↓
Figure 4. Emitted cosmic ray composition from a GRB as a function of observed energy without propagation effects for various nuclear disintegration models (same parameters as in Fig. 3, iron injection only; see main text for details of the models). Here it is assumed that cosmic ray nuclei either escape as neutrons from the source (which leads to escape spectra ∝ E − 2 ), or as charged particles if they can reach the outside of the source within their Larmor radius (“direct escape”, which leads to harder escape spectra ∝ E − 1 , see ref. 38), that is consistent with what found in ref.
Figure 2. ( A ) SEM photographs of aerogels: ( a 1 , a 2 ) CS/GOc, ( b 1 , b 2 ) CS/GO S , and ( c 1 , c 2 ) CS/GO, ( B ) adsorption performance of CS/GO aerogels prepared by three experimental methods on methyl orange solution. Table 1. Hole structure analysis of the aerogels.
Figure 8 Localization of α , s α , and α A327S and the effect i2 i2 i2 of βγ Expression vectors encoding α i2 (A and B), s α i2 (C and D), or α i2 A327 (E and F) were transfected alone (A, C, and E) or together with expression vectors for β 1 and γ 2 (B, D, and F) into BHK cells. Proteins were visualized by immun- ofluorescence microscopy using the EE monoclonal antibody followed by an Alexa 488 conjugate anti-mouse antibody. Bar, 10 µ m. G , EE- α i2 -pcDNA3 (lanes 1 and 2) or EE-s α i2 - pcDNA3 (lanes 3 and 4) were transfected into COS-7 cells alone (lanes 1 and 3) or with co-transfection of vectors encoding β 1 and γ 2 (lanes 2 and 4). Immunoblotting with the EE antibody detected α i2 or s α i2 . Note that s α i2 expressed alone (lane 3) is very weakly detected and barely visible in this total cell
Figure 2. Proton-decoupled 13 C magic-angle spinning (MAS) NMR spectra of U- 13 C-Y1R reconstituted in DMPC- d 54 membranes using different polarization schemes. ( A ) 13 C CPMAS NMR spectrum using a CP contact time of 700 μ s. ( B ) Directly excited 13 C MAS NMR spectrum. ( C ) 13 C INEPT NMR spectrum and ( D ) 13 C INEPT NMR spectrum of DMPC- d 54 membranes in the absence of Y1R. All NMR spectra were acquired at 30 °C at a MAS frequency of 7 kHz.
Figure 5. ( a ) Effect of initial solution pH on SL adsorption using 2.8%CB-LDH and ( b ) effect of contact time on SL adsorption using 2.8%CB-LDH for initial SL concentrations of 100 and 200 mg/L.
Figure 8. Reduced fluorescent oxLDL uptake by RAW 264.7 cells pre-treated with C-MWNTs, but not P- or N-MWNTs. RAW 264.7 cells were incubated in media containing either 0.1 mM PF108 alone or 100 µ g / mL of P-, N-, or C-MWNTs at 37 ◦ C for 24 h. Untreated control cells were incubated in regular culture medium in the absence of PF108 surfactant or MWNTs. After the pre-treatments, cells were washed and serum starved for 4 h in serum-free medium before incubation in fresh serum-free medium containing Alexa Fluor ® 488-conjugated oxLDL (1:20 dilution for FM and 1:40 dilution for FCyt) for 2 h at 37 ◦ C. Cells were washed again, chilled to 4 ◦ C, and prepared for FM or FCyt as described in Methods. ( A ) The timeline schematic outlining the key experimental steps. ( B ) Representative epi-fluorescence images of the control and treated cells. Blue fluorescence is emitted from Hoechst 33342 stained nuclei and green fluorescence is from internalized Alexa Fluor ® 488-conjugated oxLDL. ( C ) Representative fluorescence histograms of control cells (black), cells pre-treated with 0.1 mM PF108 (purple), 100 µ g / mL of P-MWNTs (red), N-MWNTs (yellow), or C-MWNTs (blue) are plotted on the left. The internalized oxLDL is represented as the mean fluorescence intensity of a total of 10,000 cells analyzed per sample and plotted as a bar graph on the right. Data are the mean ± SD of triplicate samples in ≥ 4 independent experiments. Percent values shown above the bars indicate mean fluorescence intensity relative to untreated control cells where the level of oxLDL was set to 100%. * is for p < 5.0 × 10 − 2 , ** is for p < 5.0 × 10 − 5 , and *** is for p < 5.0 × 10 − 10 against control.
↑
Transcribe only the lines from the beginning of the entries to the line with "Figure 2. ( A", inclusive, exactly as written.

Figure 4. Emitted cosmic ray composition from a GRB as a function of observed energy without propagation effects for various nuclear disintegration models (same parameters as in Fig. 3, iron injection only; see main text for details of the models). Here it is assumed that cosmic ray nuclei either escape as neutrons from the source (which leads to escape spectra ∝ E − 2 ), or as charged particles if they can reach the outside of the source within their Larmor radius (“direct escape”, which leads to harder escape spectra ∝ E − 1 , see ref. 38), that is consistent with what found in ref.
Figure 2. ( A ) SEM photographs of aerogels: ( a 1 , a 2 ) CS/GOc, ( b 1 , b 2 ) CS/GO S , and ( c 1 , c 2 ) CS/GO, ( B ) adsorption performance of CS/GO aerogels prepared by three experimental methods on methyl orange solution. Table 1. Hole structure analysis of the aerogels.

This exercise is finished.